The answer is the politics of pensioner power.
A retired Kiwi couple currently receives NZ$ 576 (Rp5.5 million/USD 405) each bi-weekly after tax - 65 per cent of the net average wage. Around 16 per cent of the nation’s revenue goes on pensions, and the figure ratchets up every year.
Although the two countries are often lumped together, the former British colonies have separate political systems.
Australian states and territories send a fixed number of senators to Canberra. All are elected by the people. New Zealand has no upper house. Since 1996 it has used the mixed-member proportional representation voting system, also used in Germany for the Bundestag election last month, and a few other states.
Kiwis get two votes, one for their local electorate candidate, and the other for a party, so can split their choice. One more crucial difference: voting in Australia is compulsory, in New Zealand it is voluntary.

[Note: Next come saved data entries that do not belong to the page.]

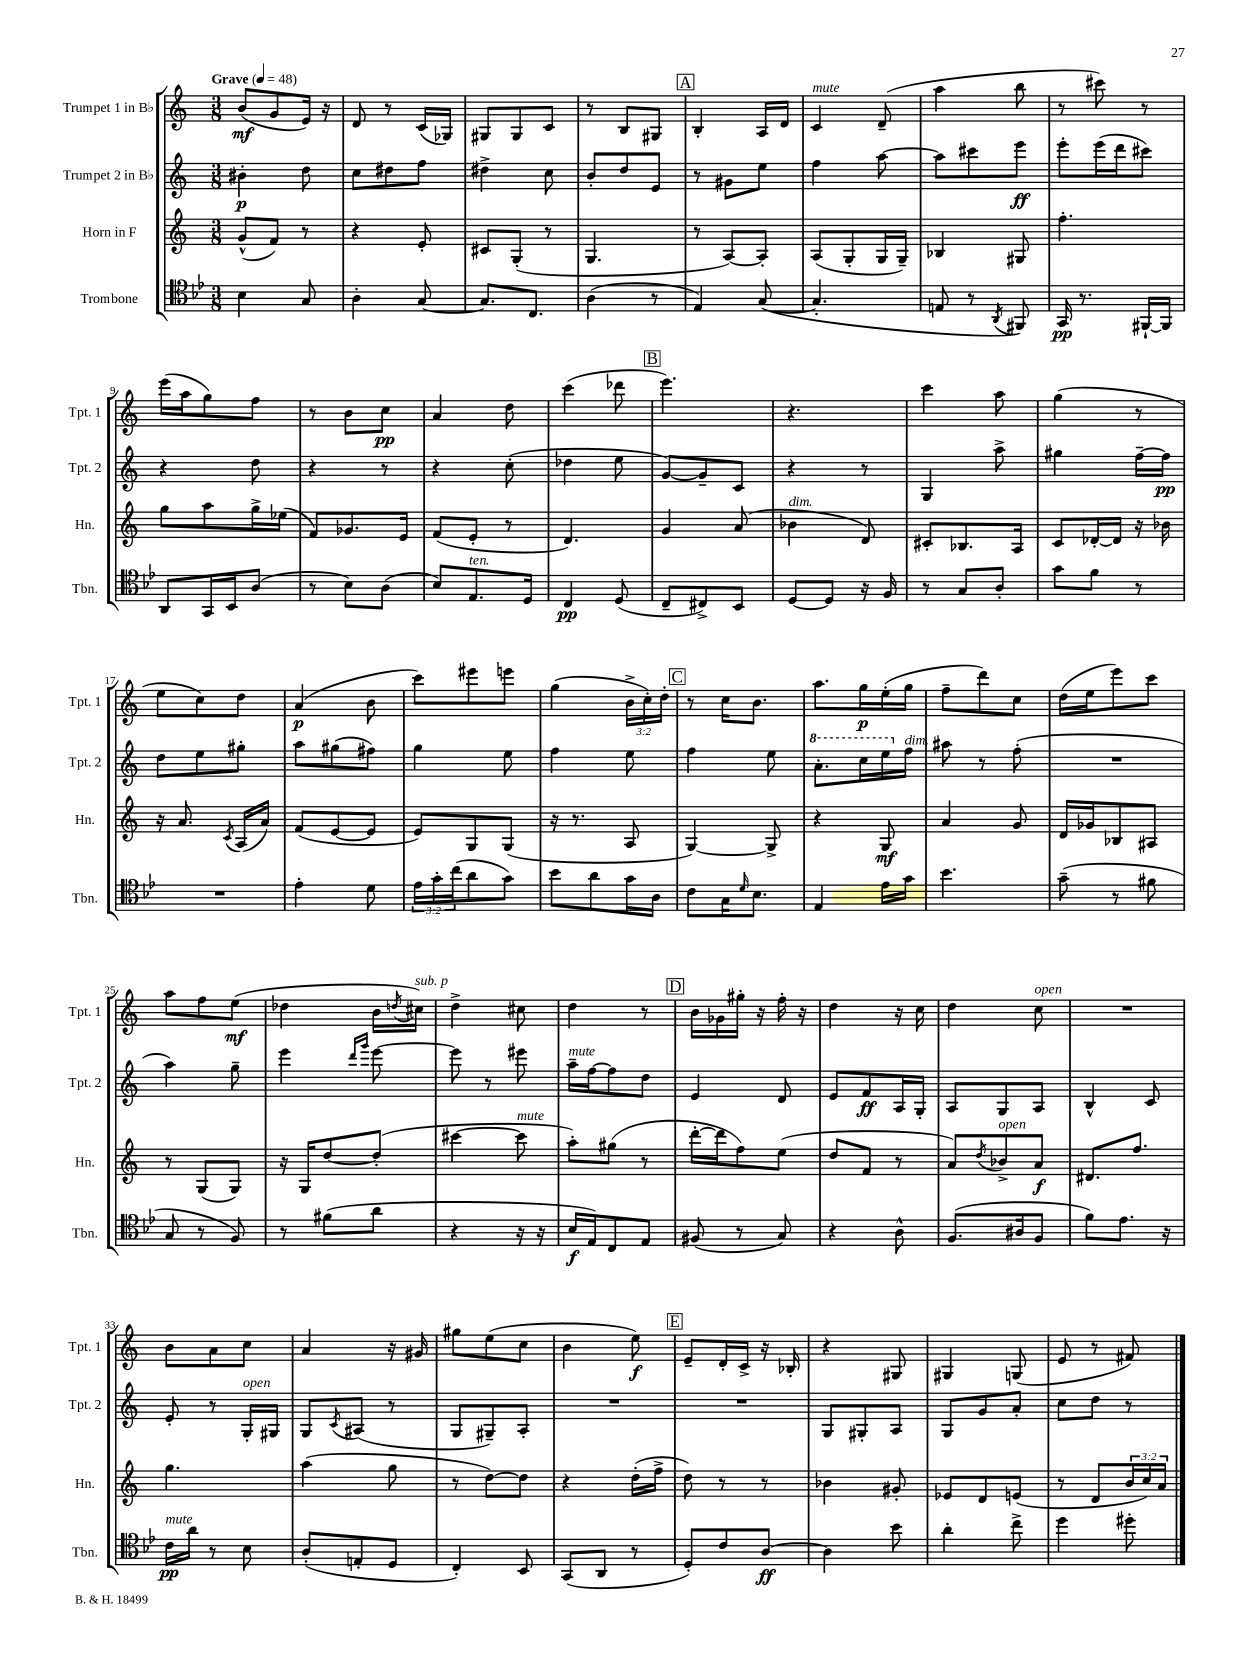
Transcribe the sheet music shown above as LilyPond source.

<<
\new StaffGroup <<
\new Staff = "s0" \with { instrumentName = "Trumpet 1 in Bb" shortInstrumentName = "Tpt. 1" } {
    \clef treble \key c \major \numericTimeSignature \time 3/8 \override Staff.TupletNumber.text = #tuplet-number::calc-fraction-text \tempo "Grave" 4 = 48
    b'8\mf( g'8 e'16) r16 |
    d'8 r8 c'16( ges16) |
    gis8 gis8 c'8 |
    r8 b8 gis8 |
    \mark \markup { \box "A" } b4-. a16 d'16 |
    c'4^\markup { \italic "mute" } d'8--( |
    a''4 b''8 |
    r8 cis'''8) r8 |
    e'''16( a''16 g''8) f''8 |
    r8 b'8 c''8\pp |
    a'4 d''8 |
    c'''4( des'''8 |
    \mark \markup { \box "B" } e'''4.) |
    r4. |
    c'''4 a''8 |
    g''4( r8 |
    e''8 c''8) d''8 |
    a'4\p( b'8 |
    c'''8) eis'''8 e'''8 |
    g''4( \tuplet 3/2 { b'16-> c''16-.) d''16-. } |
    \mark \markup { \box "C" } r8 c''16 b'8. |
    a''8. g''16\p e''16-.( g''16 |
    f''8-- d'''8) c''8 |
    d''16( e''16 e'''8) c'''8 |
    a''8 f''8 e''8\mf( |
    des''4 b'16 \acciaccatura { d''8 } cis''16^\markup { \italic "sub. p" }) |
    d''4-> cis''8 |
    d''4 r8 |
    \mark \markup { \box "D" } b'16 ges'16 gis''16-. r16 f''16-. r16 |
    d''4 r16 c''16 |
    d''4 c''8^\markup { \italic "open" } |
    R4. |
    b'8 a'8 c''8 |
    a'4 r16 gis'16 |
    gis''8 e''8( c''8 |
    b'4 e''8\f) |
    \mark \markup { \box "E" } e'8-- d'16-. c'16-> r16 bes16-. |
    r4 gis8 |
    gis4 g8( |
    e'8 r8 fis'8) \bar "|." |
}
\new Staff = "s1" \with { instrumentName = "Trumpet 2 in Bb" shortInstrumentName = "Tpt. 2" } {
    \clef treble \key c \major \numericTimeSignature \time 3/8
    bis'4-.\p d''8 |
    c''8 dis''8 f''8 |
    dis''4-> c''8 |
    b'8-. d''8 e'8 |
    \mark \markup { \box "A" } r8 gis'8 e''8 |
    f''4 a''8~ |
    a''8 cis'''8 e'''8\ff |
    e'''8-. e'''16( d'''16 cis'''8) |
    r4 d''8 |
    r4 r8 |
    r4 c''8-.( |
    des''4 e''8 |
    \mark \markup { \box "B" } g'8~) g'8-- c'8 |
    r4 r8 |
    g4 a''8-> |
    gis''4 f''16~-- f''16\pp |
    d''8 e''8 gis''8-. |
    a''8 gis''8( fis''8) |
    g''4 e''8 |
    f''4 e''8 |
    \mark \markup { \box "C" } f''4 e''8 |
    \ottava #1 a''8.-. c'''16 e'''16 \ottava #0 f''16^\markup { \italic "dim." } |
    ais''8 r8 f''8-.( |
    R4. |
    a''4) g''8-- |
    e'''4 \grace { d'''16 g'''16 } e'''8~ |
    e'''8 r8 eis'''8 |
    a''16--^\markup { \italic "mute" } f''16~ f''8 d''8 |
    \mark \markup { \box "D" } e'4 d'8 |
    e'8 f'8\ff a16 g16-. |
    a8 g8 a8 |
    b4-^ c'8 |
    e'8-. r8 g16-.^\markup { \italic "open" } gis16 |
    g8 \acciaccatura { c'8 } ais8( r8 |
    g8 gis8--) a8-. |
    R4. |
    \mark \markup { \box "E" } R4. |
    g8 gis8-. a8 |
    g8 g'8 a'8-. |
    c''8 d''8 r8 \bar "|." |
}
\new Staff = "s2" \with { instrumentName = "Horn in F" shortInstrumentName = "Hn." } {
    \clef treble \key c \major \numericTimeSignature \time 3/8 \override Staff.TupletNumber.text = #tuplet-number::calc-fraction-text
    g'8-^( f'8) r8 |
    r4 e'8-. |
    cis'8 g8-.( r8 |
    g4. |
    \mark \markup { \box "A" } r8 a8~) a8-. |
    a8( g8-. g16 g16--) |
    bes4 gis8 |
    f''4.-. |
    g''8 a''8 g''16-> ees''16( |
    f'8) ges'8. e'16 |
    f'8( e'8-. r8 |
    d'4.) |
    \mark \markup { \box "B" } g'4 a'8( |
    bes'4^\markup { \italic "dim." } d'8) |
    cis'8-. bes8. a16 |
    c'8 des'16~-. des'16 r16 bes'16 |
    r16 a'8. \acciaccatura { c'8 } a16( a'16) |
    f'8( e'8~ e'8 |
    e'8) g8 g8( |
    r16 r8. a8 |
    \mark \markup { \box "C" } g4~) g8-> |
    r4 g8\mf |
    a'4 g'8 |
    d'16 ges'16 bes8 ais8 |
    r8 g8( g8) |
    r16 g16 d''8~ d''8-.( |
    cis'''4~ cis'''8^\markup { \italic "mute" } |
    a''8-.) gis''8( r8 |
    \mark \markup { \box "D" } d'''16~-. d'''16 f''8) e''8( |
    d''8 f'8 r8 |
    a'8) \acciaccatura { d''8 } bes'8->^\markup { \italic "open" } a'8\f |
    dis'8. f''8. |
    g''4. |
    a''4( g''8 |
    r8 d''8~) d''8 |
    r4 d''16-.( f''16-> |
    \mark \markup { \box "E" } d''8) r8 r8 |
    bes'4 gis'8-. |
    ees'8 d'8 e'8( |
    r8 d'8 \tuplet 3/2 { b'16 c''16) a'16 } \bar "|." |
}
\new Staff = "s3" \with { instrumentName = "Trombone" shortInstrumentName = "Tbn." } {
    \clef tenor \key bes \major \numericTimeSignature \time 3/8 \override Staff.TupletNumber.text = #tuplet-number::calc-fraction-text
    bes4 g8 |
    a4-. g8~ |
    g8. c8. |
    a4( r8 |
    \mark \markup { \box "A" } ees4) g8~( |
    g4.-. |
    e8 r8 \acciaccatura { a,8 } fis,8) |
    g,16\pp r8. fis,16~-! fis,16 |
    a,8 g,16 bes,16 a8( |
    r8 bes8) a8( |
    bes8) ees8.^\markup { \italic "ten." } d16 |
    c4\pp d8( |
    \mark \markup { \box "B" } c8-- cis8->) bes,8 |
    d8~ d8 r16 f16 |
    r8 g8 a8-. |
    g'8 f'8 r8 |
    R4. |
    ees'4-. d'8 |
    \tuplet 3/2 { ees'16 g'16-. c''16( } a'8 g'8) |
    bes'8 a'8 g'16 a16 |
    \mark \markup { \box "C" } c'8 g16 \grace { d'16 } bes8. |
    ees4 ees'16 g'16 |
    bes'4. |
    g'8--( r8 fis'8 |
    g8 r8 f8) |
    r8 fis'8( a'8 |
    r4 r16 r16 |
    bes16\f ees16) c8 ees8 |
    \mark \markup { \box "D" } fis8( r8 g8) |
    r4 a8-^ |
    f8.( ais16 f8 |
    f'8) ees'8. r16 |
    c'16\pp^\markup { \italic "mute" } a'16 r8 bes8 |
    a8-.( e8-. d8 |
    c4-.) bes,8 |
    g,8( a,8 r8 |
    \mark \markup { \box "E" } d8-.) c'8 a8~\ff |
    a4 bes'8 |
    a'4-. c''8-> |
    d''4 dis''8-. \bar "|." |
}
>>
>>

In Australia, voting no-shows are around six per cent. In the New Zealand election more than 20 per cent didn’t exercise their democratic right. The stay-aways tend to be youngsters more concerned with their pay tomorrow, not half a century ahead.
Those diligent about their civic duty are retirees, and this substantial cohort rejects any party threatening their rights.
Peters used this year’s campaign to soothe seniors who see the dapper dresser as their champion against indifferent bureaucrats. In the last decade he forced a reluctant government to allow free off-peak public transport for pensioners through a “Supergold” card. A wee matter, as Kiwis say, but positively impacting their lives.
Also appealing to the aged were NZ First’s tough policies on law and order, and what it calls “common sense and straight talk.” The party is usually labeled “nationalist” and “populist.” It wants immigration slashed to 10,000 a year from the current 70,000.
In the past Peters has spoken about the “Asian invasion,” resonating with those - mainly the aged - fearing their traditional lifestyles are under threat. For “Asians,” read Chinese – now the third largest ethnic group behind Europeans and Maoris.
Now the ever-adroit Peters says he’s not anti-Asian but wants new arrivals “to meet critical skills gaps.” He knows the Chinese, like older Kiwis, are also conservative and determined voters. He even claimed during the campaign that he had Chinese ancestry, citing research that the Maoris were descended from Taiwanese aborigines.
Victoria University of Wellington molecular bio scientist Dr Geoff Chambers reportedly commented that this seemed to be a rare instance where “politics informed science.”
In public affairs there are few certainties - but one thing is certain: age weakens, but New Zealand pensioners retain their political muscle.